**WORK INSTRUCTION:** If a record holds a picture, leave the picture out and repeat everything else exactly.

────

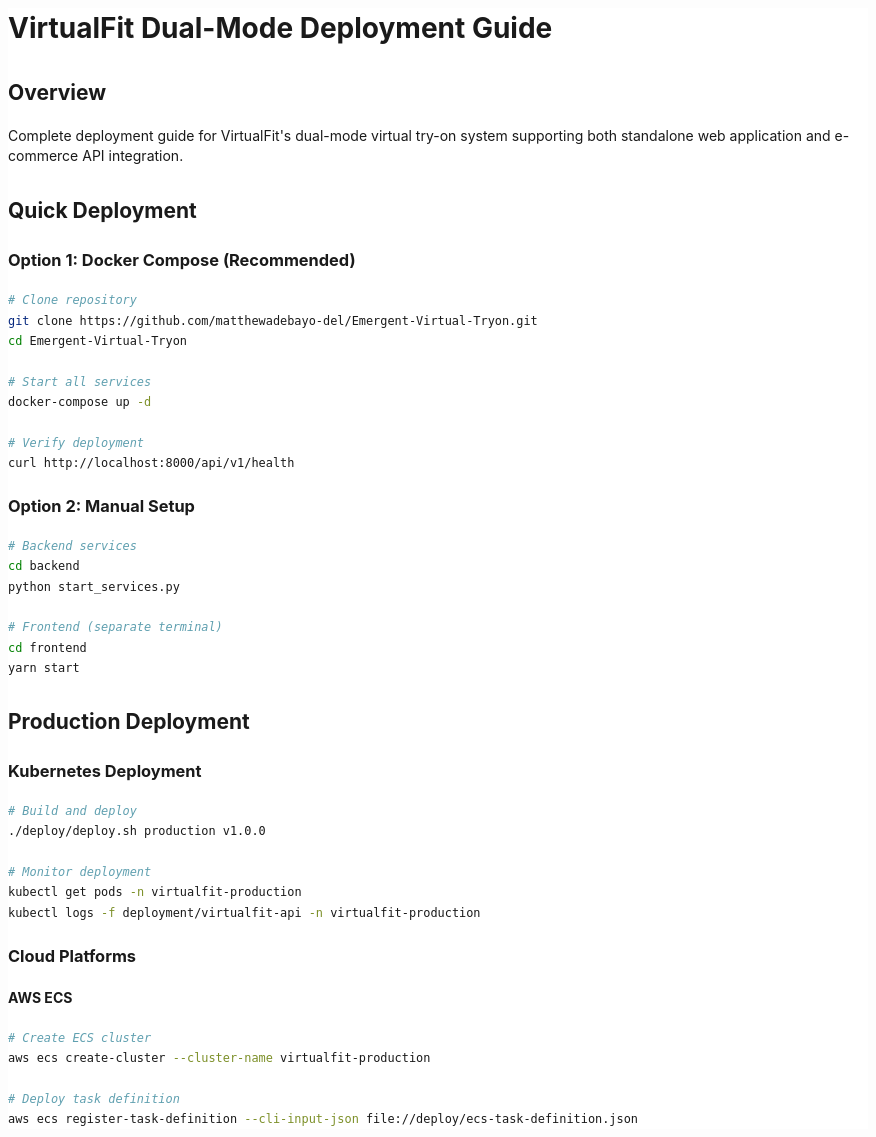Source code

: # VirtualFit Dual-Mode Deployment Guide

## Overview
Complete deployment guide for VirtualFit's dual-mode virtual try-on system supporting both standalone web application and e-commerce API integration.

## Quick Deployment

### Option 1: Docker Compose (Recommended)
```bash
# Clone repository
git clone https://github.com/matthewadebayo-del/Emergent-Virtual-Tryon.git
cd Emergent-Virtual-Tryon

# Start all services
docker-compose up -d

# Verify deployment
curl http://localhost:8000/api/v1/health
```

### Option 2: Manual Setup
```bash
# Backend services
cd backend
python start_services.py

# Frontend (separate terminal)
cd frontend
yarn start
```

## Production Deployment

### Kubernetes Deployment
```bash
# Build and deploy
./deploy/deploy.sh production v1.0.0

# Monitor deployment
kubectl get pods -n virtualfit-production
kubectl logs -f deployment/virtualfit-api -n virtualfit-production
```

### Cloud Platforms

#### AWS ECS
```bash
# Create ECS cluster
aws ecs create-cluster --cluster-name virtualfit-production

# Deploy task definition
aws ecs register-task-definition --cli-input-json file://deploy/ecs-task-definition.json
```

────

**FINISHED EXERCISE:**
Source code

: # VirtualFit Dual-Mode Deployment Guide

## Overview
Complete deployment guide for VirtualFit's dual-mode virtual try-on system supporting both standalone web application and e-commerce API integration.

## Quick Deployment

### Option 1: Docker Compose (Recommended)
```bash
# Clone repository
git clone https://github.com/matthewadebayo-del/Emergent-Virtual-Tryon.git
cd Emergent-Virtual-Tryon

# Start all services
docker-compose up -d

# Verify deployment
curl http://localhost:8000/api/v1/health
```

### Option 2: Manual Setup
```bash
# Backend services
cd backend
python start_services.py

# Frontend (separate terminal)
cd frontend
yarn start
```

## Production Deployment

### Kubernetes Deployment
```bash
# Build and deploy
./deploy/deploy.sh production v1.0.0

# Monitor deployment
kubectl get pods -n virtualfit-production
kubectl logs -f deployment/virtualfit-api -n virtualfit-production
```

### Cloud Platforms

#### AWS ECS
```bash
# Create ECS cluster
aws ecs create-cluster --cluster-name virtualfit-production

# Deploy task definition
aws ecs register-task-definition --cli-input-json file://deploy/ecs-task-definition.json
```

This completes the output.